ASSIGNMENT → Wherever the word "frisdrank" turns up in a line of the entries, copy that line.

-- EXERCISE DATA follows --

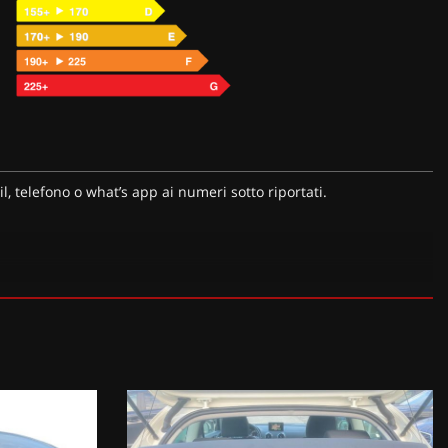
l, telefono o what’s app ai numeri sotto riportati.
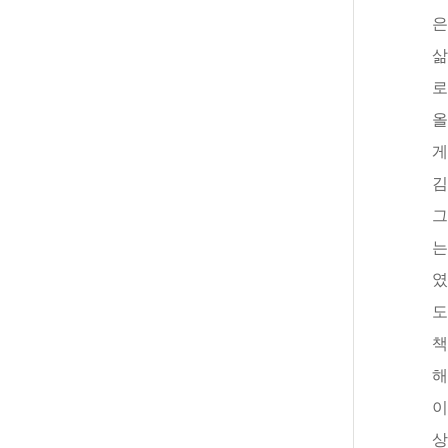
은
삶
로
올
게
김
그
는
였
도
책
해
이
상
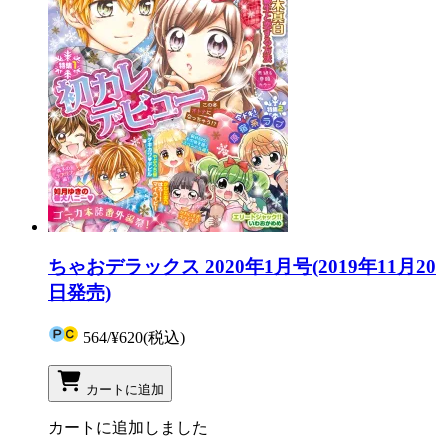
ちゃおデラックス 2020年1月号(2019年11月20
日発売)
564
/
¥620
(税込)
カートに追加
カートに追加しました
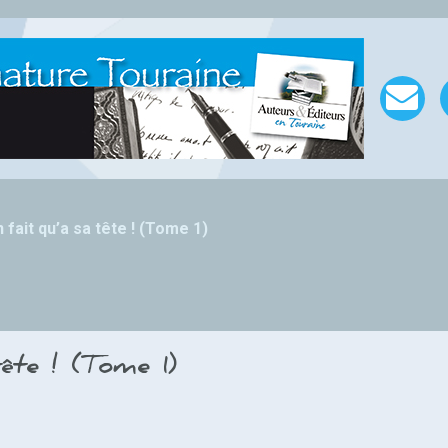
 fait qu’a sa tête ! (Tome 1)
ête ! (Tome 1)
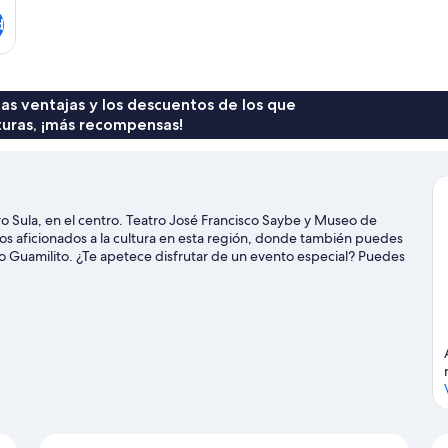
d
 las ventajas y los descuentos de los que
turas, ¡más recompensas!
o Sula, en el centro. Teatro José Francisco Saybe y Museo de
los aficionados a la cultura en esta región, donde también puedes
o Guamilito. ¿Te apetece disfrutar de un evento especial? Puedes
Estadio Olímpico Metropolitano.
Ver guía de viaje de San Pedro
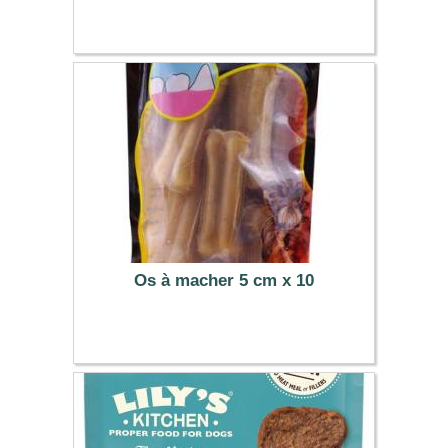
2.99 €
Os à macher 5 cm x 10
3.99 €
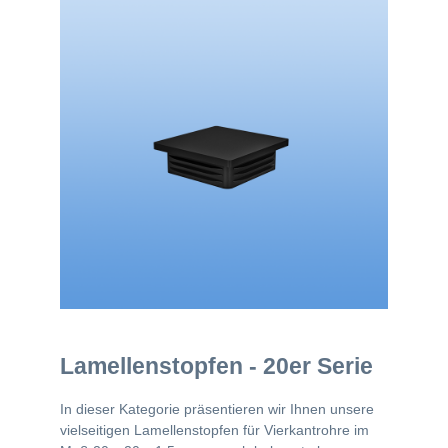
Lamellenstopfen - 20er Serie
In dieser Kategorie präsentieren wir Ihnen unsere
vielseitigen Lamellenstopfen für Vierkantrohre im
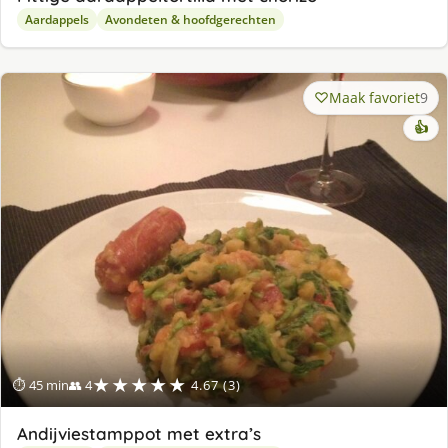
Aardappels
Avondeten & hoofdgerechten
Maak favoriet
9
👍
★★★★★
⏱ 45 min
👥 4
4.67 (3)
Andijviestamppot met extra’s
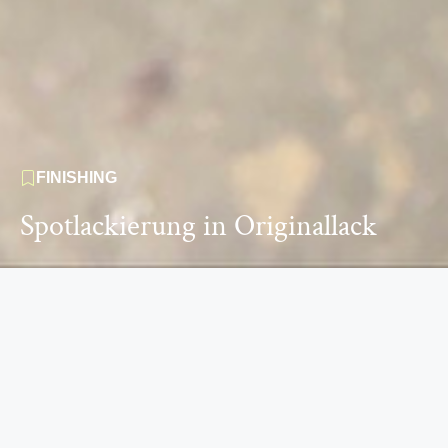
FINISHING
Spotlackierung in Originallack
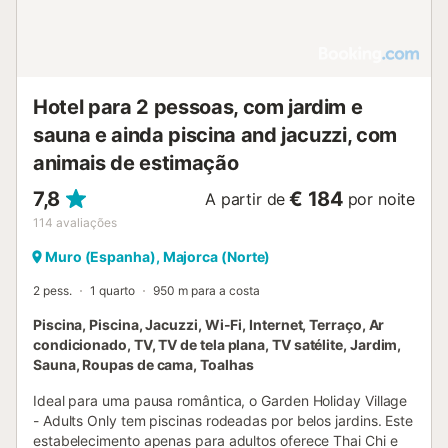
Hotel para 2 pessoas, com jardim e
sauna e ainda piscina and jacuzzi, com
animais de estimação
7,8
€ 184
A partir de
por noite
114
avaliações
Muro (Espanha), Majorca (Norte)
2 pess.
1 quarto
950 m para a costa
Piscina, Piscina, Jacuzzi, Wi-Fi, Internet, Terraço, Ar
condicionado, TV, TV de tela plana, TV satélite, Jardim,
Sauna, Roupas de cama, Toalhas
Ideal para uma pausa romântica, o Garden Holiday Village
- Adults Only tem piscinas rodeadas por belos jardins. Este
estabelecimento apenas para adultos oferece Thai Chi e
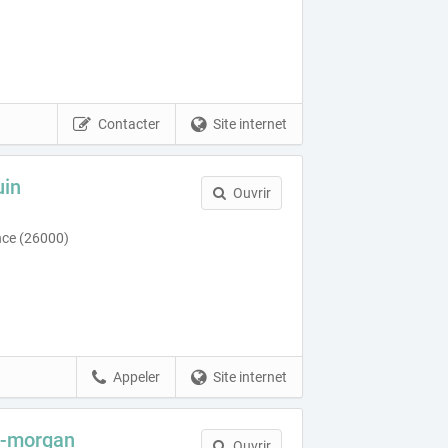
Contacter
Site internet
uin
Ouvrir
nce (26000)
Appeler
Site internet
e-morgan
Ouvrir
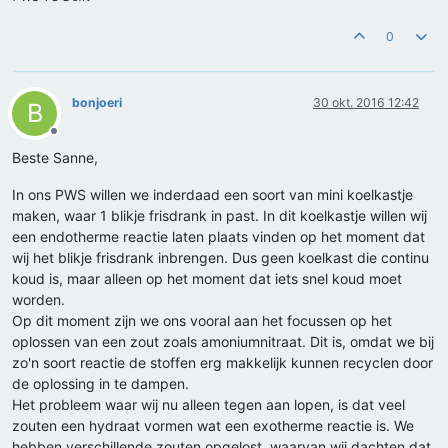
0
bonjoeri
30 okt. 2016 12:42
B
Offline
Beste Sanne,
In ons PWS willen we inderdaad een soort van mini koelkastje
maken, waar 1 blikje frisdrank in past. In dit koelkastje willen wij
een endotherme reactie laten plaats vinden op het moment dat
wij het blikje frisdrank inbrengen. Dus geen koelkast die continu
koud is, maar alleen op het moment dat iets snel koud moet
worden.
Op dit moment zijn we ons vooral aan het focussen op het
oplossen van een zout zoals amoniumnitraat. Dit is, omdat we bij
zo'n soort reactie de stoffen erg makkelijk kunnen recyclen door
de oplossing in te dampen.
Het probleem waar wij nu alleen tegen aan lopen, is dat veel
zouten een hydraat vormen wat een exotherme reactie is. We
hebben verschillende zouten opgelost, waarvan wij dachten dat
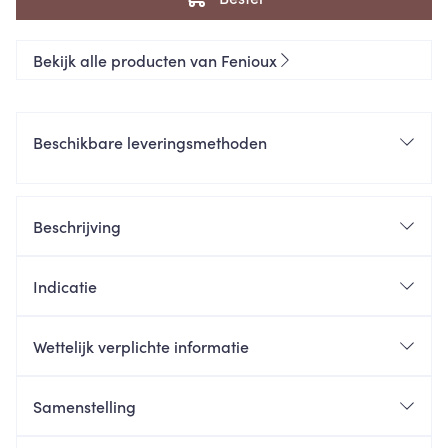
Bekijk alle producten van Fenioux
Beschikbare leveringsmethoden
Beschrijving
Indicatie
Wettelijk verplichte informatie
Samenstelling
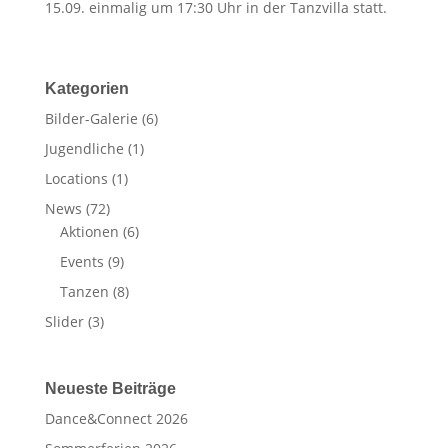
15.09. einmalig um 17:30 Uhr in der Tanzvilla statt.
Kategorien
Bilder-Galerie
(6)
Jugendliche
(1)
Locations
(1)
News
(72)
Aktionen
(6)
Events
(9)
Tanzen
(8)
Slider
(3)
Neueste Beiträge
Dance&Connect 2026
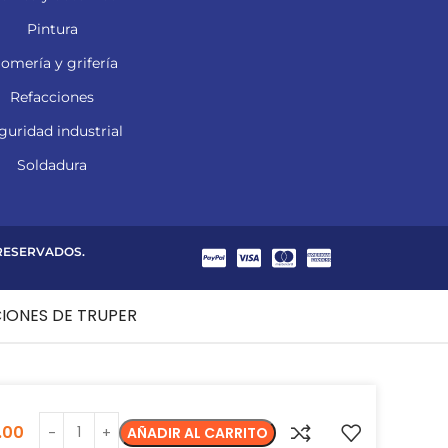
Pintura
lomería y grifería
Refacciones
guridad industrial
Soldadura
 RESERVADOS.
CIONES DE TRUPER
.00
AÑADIR AL CARRITO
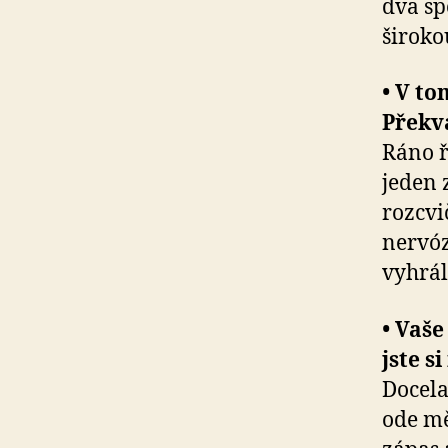
dva sp
široko
• V to
Překva
Ráno ř
jeden 
rozcvi
nervóz
vyhrál
• Vaše
jste si
Docela
ode mě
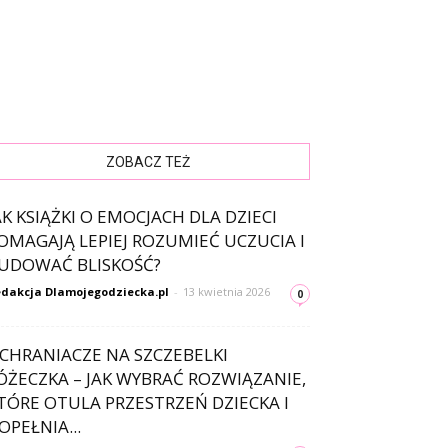
ZOBACZ TEŻ
AK KSIĄŻKI O EMOCJACH DLA DZIECI
OMAGAJĄ LEPIEJ ROZUMIEĆ UCZUCIA I
UDOWAĆ BLISKOŚĆ?
dakcja Dlamojegodziecka.pl
-
13 kwietnia 2026
0
CHRANIACZE NA SZCZEBELKI
ÓŻECZKA – JAK WYBRAĆ ROZWIĄZANIE,
TÓRE OTULA PRZESTRZEŃ DZIECKA I
OPEŁNIA...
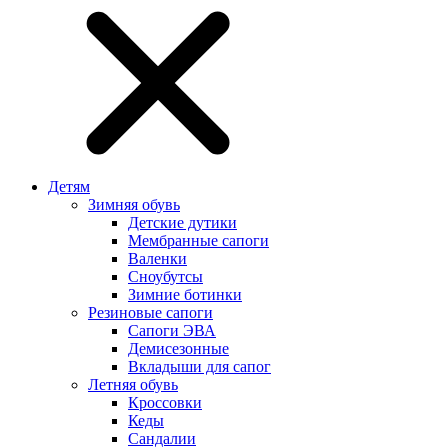
Детям
Зимняя обувь
Детские дутики
Мембранные сапоги
Валенки
Сноубутсы
Зимние ботинки
Резиновые сапоги
Сапоги ЭВА
Демисезонные
Вкладыши для сапог
Летняя обувь
Кроссовки
Кеды
Сандалии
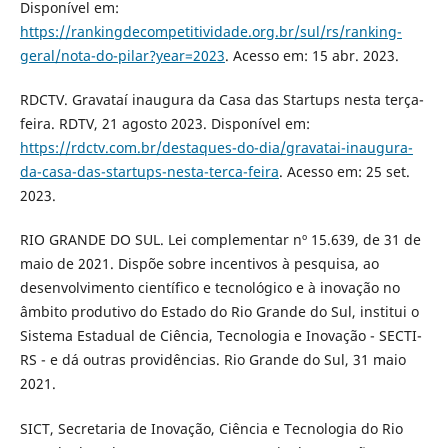
Disponível em:
https://rankingdecompetitividade.org.br/sul/rs/ranking-
geral/nota-do-pilar?year=2023
. Acesso em: 15 abr. 2023.
RDCTV. Gravataí inaugura da Casa das Startups nesta terça-
feira. RDTV, 21 agosto 2023. Disponível em:
https://rdctv.com.br/destaques-do-dia/gravatai-inaugura-
da-casa-das-startups-nesta-terca-feira
. Acesso em: 25 set.
2023.
RIO GRANDE DO SUL. Lei complementar nº 15.639, de 31 de
maio de 2021. Dispõe sobre incentivos à pesquisa, ao
desenvolvimento científico e tecnológico e à inovação no
âmbito produtivo do Estado do Rio Grande do Sul, institui o
Sistema Estadual de Ciência, Tecnologia e Inovação - SECTI-
RS - e dá outras providências. Rio Grande do Sul, 31 maio
2021.
SICT, Secretaria de Inovação, Ciência e Tecnologia do Rio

-- EXERCISE DATA concluded --

COMPLETED TASK →
maken, waar 1 blikje frisdrank in past. In dit koelkastje willen wij
wij het blikje frisdrank inbrengen. Dus geen koelkast die continu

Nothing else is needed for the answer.